In a proceeding pursuant to Social Services Law § 384-b to terminate parental rights on the ground of mental illness, the father appeals, as limited by his brief, from so much of an order of fact-finding and disposition of the Family Court, Kings County (Danoff, J.), dated July 14, 2008, as, after a fact-finding and dispositional hearing, terminated his parental rights and transferred custody and guardianship of the child to the Commissioner of the Administration for Children's Services of the City of New York for the purposes of adoption.
Published by New York State Law Reporting Bureau pursuant to Judiciary Law § 431.
This opinion is uncorrected and subject to revision before publication in the Official Reports.
A. GAIL PRUDENTI, P.J., HOWARD MILLER, JOSEPH COVELLO and LEONARD B. AUSTIN, JJ.
ORDERED that the order of fact-finding and disposition is affirmed insofar as appealed from, without costs or disbursements.
In order to terminate parental rights on the ground of mental illness, it is incumbent upon the party seeking termination to demonstrate by clear and convincing proof (see Social Services Law § 384-b[g]) that the parent is presently and for the foreseeable future unable, by reason of mental illness, to provide proper and adequate care for the subject child (see Social Services Law § 384-b[c]; Matter of Tamaine William B., 38 AD3d 767, 768; Matter of Dederia S. C., 26 AD3d 375; Matter of Jon C., 305 AD2d 592). In this case, the petitioner met that burden with respect to the father, who suffers from paranoid schizophrenia.

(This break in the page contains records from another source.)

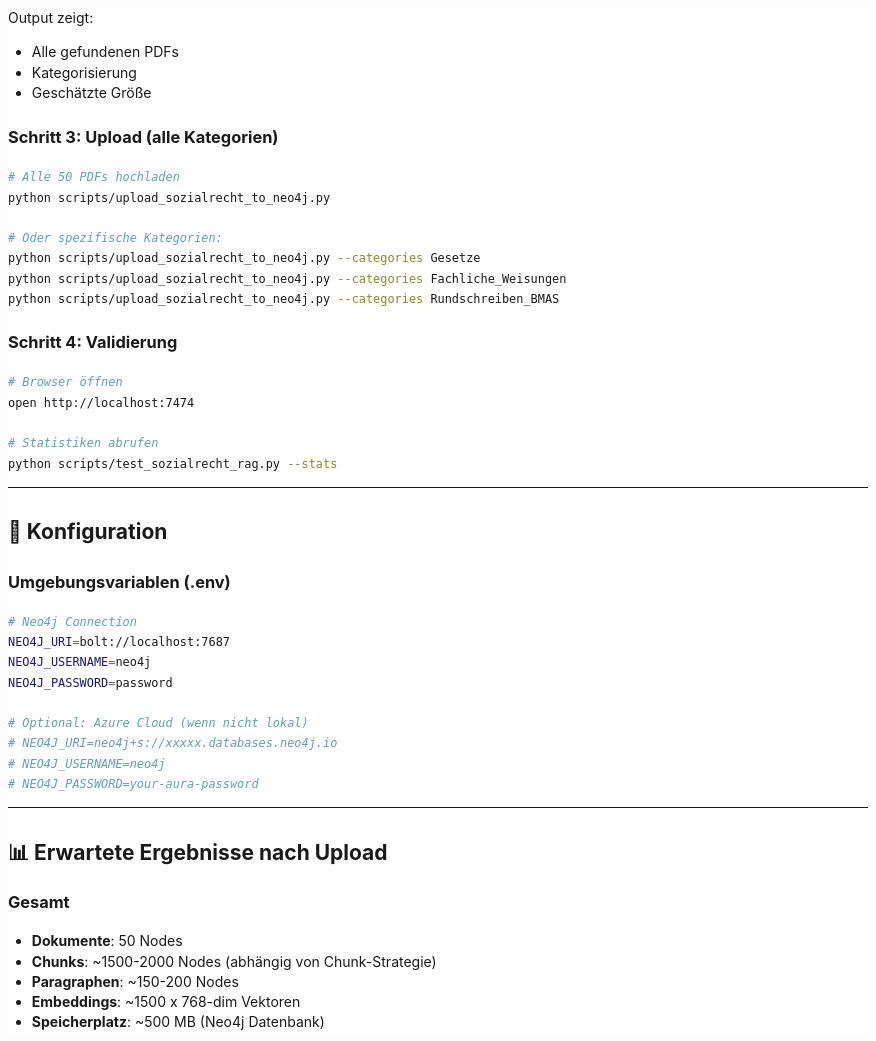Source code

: Output zeigt:
- Alle gefundenen PDFs
- Kategorisierung
- Geschätzte Größe

### Schritt 3: Upload (alle Kategorien)
```bash
# Alle 50 PDFs hochladen
python scripts/upload_sozialrecht_to_neo4j.py

# Oder spezifische Kategorien:
python scripts/upload_sozialrecht_to_neo4j.py --categories Gesetze
python scripts/upload_sozialrecht_to_neo4j.py --categories Fachliche_Weisungen
python scripts/upload_sozialrecht_to_neo4j.py --categories Rundschreiben_BMAS
```

### Schritt 4: Validierung
```bash
# Browser öffnen
open http://localhost:7474

# Statistiken abrufen
python scripts/test_sozialrecht_rag.py --stats
```

---

## 🔧 Konfiguration

### Umgebungsvariablen (.env)

```bash
# Neo4j Connection
NEO4J_URI=bolt://localhost:7687
NEO4J_USERNAME=neo4j
NEO4J_PASSWORD=password

# Optional: Azure Cloud (wenn nicht lokal)
# NEO4J_URI=neo4j+s://xxxxx.databases.neo4j.io
# NEO4J_USERNAME=neo4j
# NEO4J_PASSWORD=your-aura-password
```

---

## 📊 Erwartete Ergebnisse nach Upload

### Gesamt
- **Dokumente**: 50 Nodes
- **Chunks**: ~1500-2000 Nodes (abhängig von Chunk-Strategie)
- **Paragraphen**: ~150-200 Nodes
- **Embeddings**: ~1500 x 768-dim Vektoren
- **Speicherplatz**: ~500 MB (Neo4j Datenbank)

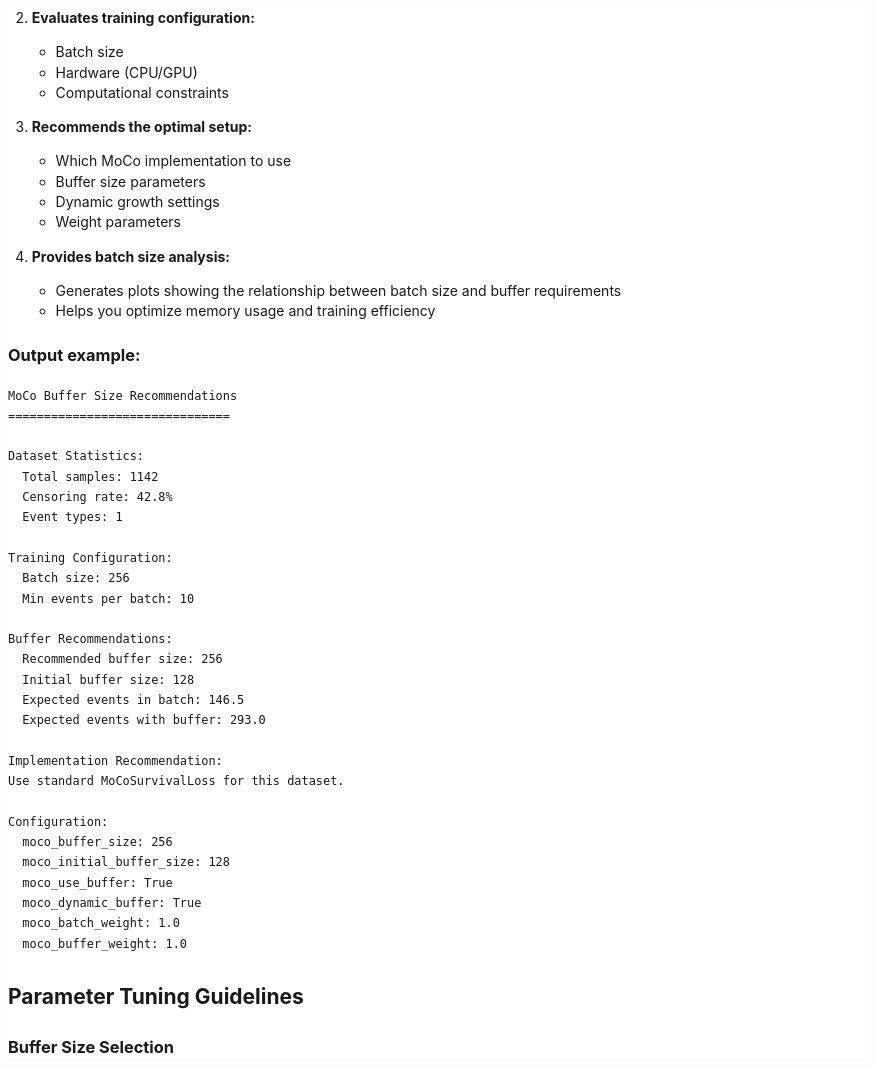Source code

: 2. **Evaluates training configuration:**
   - Batch size
   - Hardware (CPU/GPU)
   - Computational constraints

3. **Recommends the optimal setup:**
   - Which MoCo implementation to use
   - Buffer size parameters
   - Dynamic growth settings
   - Weight parameters

4. **Provides batch size analysis:**
   - Generates plots showing the relationship between batch size and buffer requirements
   - Helps you optimize memory usage and training efficiency

### Output example:

```
MoCo Buffer Size Recommendations
===============================

Dataset Statistics:
  Total samples: 1142
  Censoring rate: 42.8%
  Event types: 1

Training Configuration:
  Batch size: 256
  Min events per batch: 10

Buffer Recommendations:
  Recommended buffer size: 256
  Initial buffer size: 128
  Expected events in batch: 146.5
  Expected events with buffer: 293.0

Implementation Recommendation:
Use standard MoCoSurvivalLoss for this dataset.

Configuration:
  moco_buffer_size: 256
  moco_initial_buffer_size: 128
  moco_use_buffer: True
  moco_dynamic_buffer: True
  moco_batch_weight: 1.0
  moco_buffer_weight: 1.0
```

## Parameter Tuning Guidelines

### Buffer Size Selection
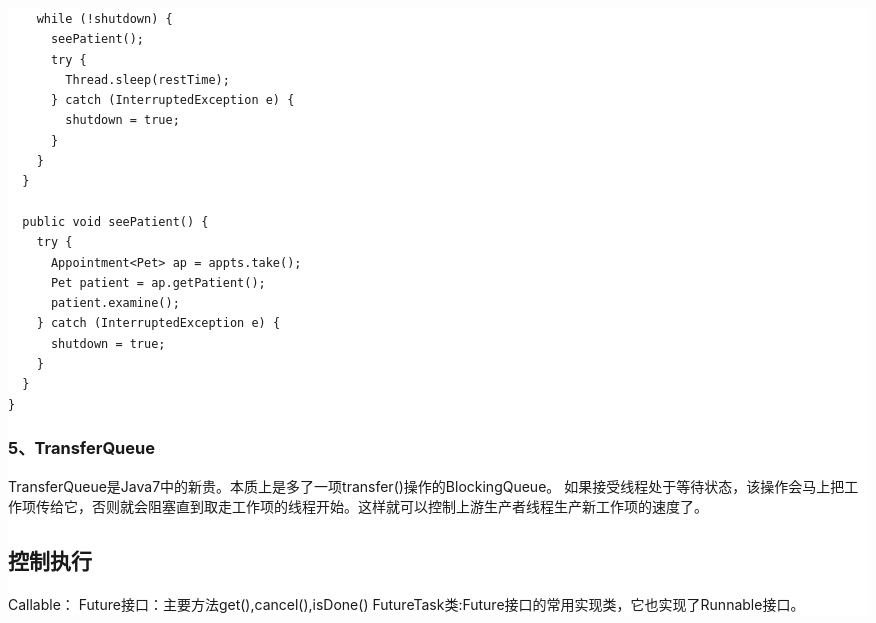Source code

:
 ```
    while (!shutdown) {
      seePatient();
      try {
        Thread.sleep(restTime);
      } catch (InterruptedException e) {
        shutdown = true;
      }
    }
  }

  public void seePatient() {
    try {
      Appointment<Pet> ap = appts.take();
      Pet patient = ap.getPatient();
      patient.examine();
    } catch (InterruptedException e) {
      shutdown = true;
    }
  }
}

```
###  5、TransferQueue 
TransferQueue是Java7中的新贵。本质上是多了一项transfer()操作的BlockingQueue。
如果接受线程处于等待状态，该操作会马上把工作项传给它，否则就会阻塞直到取走工作项的线程开始。这样就可以控制上游生产者线程生产新工作项的速度了。
##  控制执行 
Callable：
Future接口：主要方法get(),cancel(),isDone()
FutureTask类:Future接口的常用实现类，它也实现了Runnable接口。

The court-appointed psychologist, who testified at the hearing on behalf of the petitioner, interviewed the father for 21/2 hours, and reviewed the father's available outpatient treatment records, a previous forensic evaluation of the father performed by another court-appointed psychologist, and the petitioner's records pertaining to the subject child, which included status reports and progress notes. The court-appointed psychologist testified that the father believed that he was a victim of witchcraft perpetrated upon him by almost everyone, including past Presidents of the United States, and that the father had stopped taking his medication. In the opinion of the court-appointed psychologist, although a parent with a mental illness, such as schizophrenia, could care for his or her child if that parent were actively involved in a meaningful treatment program which resulted in the stabilization of the mental illness, had a level of insight into his or her illness that would guarantee continued treatment, were responsible enough to make certain that the child's needs were met, and had a support system to aid with caring for the child, the father lacked any insight into his illness, and treatment had failed to help him become stable or produce effective results. Moreover, the court-appointed psychologist testified that the father stated that he would refuse to take medication even if taking such medication were a condition to regaining custody of his child.
In light of the foregoing, the Family Court properly determined that the petitioner met its burden, and appropriately terminated the parental rights of the father (see Matter of Karyn Katrina D., 19 AD3d 592; Matter of Philip R., 293 AD2d 547).
The father's remaining contention is without merit.
PRUDENTI, P.J., MILLER, COVELLO and AUSTIN, JJ., concur.